To teachers and parents, she suggested a new model of praise, not for seemingly fixed abilities (“That’s excellent; you’re very clever/artistic/good at maths”) but rather for effort and hard work. She reiterated an often-shared position, that the ‘self-esteem’ agenda undermines both resilience and academic attainment.
Teachers must avoid the provision of low challenge experiences as a means of creating quick (but ultimately meaningless) success.
Self-esteem is not without value but it should not be encouraged by praising attainments of marginal value. The best boost to children’s self-esteem, she said, was loving, caring but authoritative parenting.
Teachers were far better focusing on self-efficacy than self-esteem. Self-efficacy is based on the acquisition of real and useful skills and of putting real effort into the process.
Craig concluded by referring to her new book, The Great Takeover (Argyll, RPP £5.99) in which she asserts that in our materialist world, it’s money, fame, possessions and success that matter. What have been lost are relationships, enjoyable tasks and selffulfilment.
Wellbeing, she suggested – and wellbeing is now part of a wider Scottish educational aim – comes from a sense of meaning and purpose and from serving a goal bigger than yourself.
Increasingly, however, despite the elimination of the great killer diseases, too many of our young people suffer from a range of socially created maladies: depression, anxiety, obesity, self-harm and eating disorders. Adult pursuit of material satisfaction, as well as family breakdown, plays a major part in the neglect of children. Above all, the relentless commercial targeting of children as consumers creates a crass materialism in the young.
Craig also slates the increasing application of business paradigms to public service and to education in particular.
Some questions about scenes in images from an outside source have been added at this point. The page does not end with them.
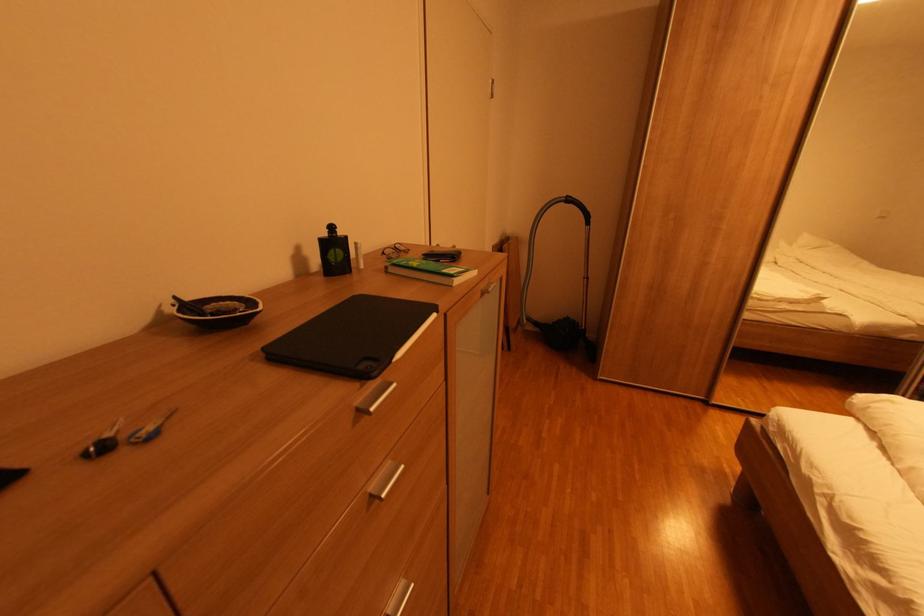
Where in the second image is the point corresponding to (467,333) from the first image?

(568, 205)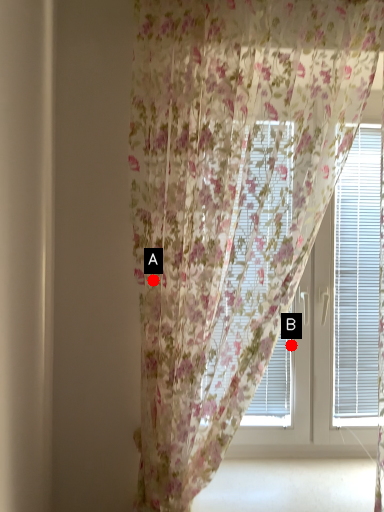
Question: Two points are circled on the image, labeled by A and B beside each circle. Which point is farther to the camera?

Choices:
 (A) A is further
 (B) B is further

Answer: (B)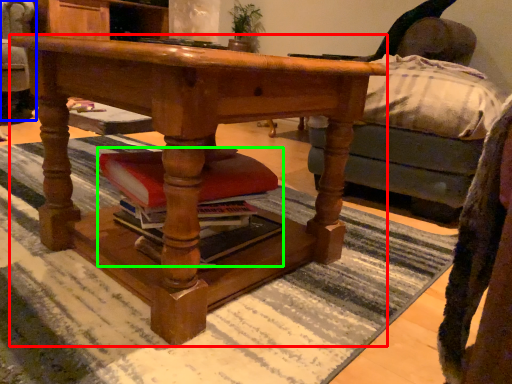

There is now so much pressure on children to achieve that many feel stressed by it.
Educational reform is justified in terms of improving national economic efficiency rather than as developing children for life.
Carol Craig has challenged the Scottish teachers. Her more profound challenge is to their political masters and to our materialist, consumerist culture.
 
The above article was first published in Holyrood Magazine on 28 January 2013: http://www.holyrood.com/2013/01/a-teacher-writes-2/

One Comment

  • Bill Boyd says:

    Good article Alex. Where I do agree with Carol is in her comments about the tendency towards labelling and a ‘fixed mindset’, and the need to move towards a ‘growth mindset’, which I assume come directly from Carol Dweck. As for the message that ‘we’re all equally worthless’ we could discuss at length how that has become part of the culture, but there will be plenty of opportunity to re-examine that one in the near future.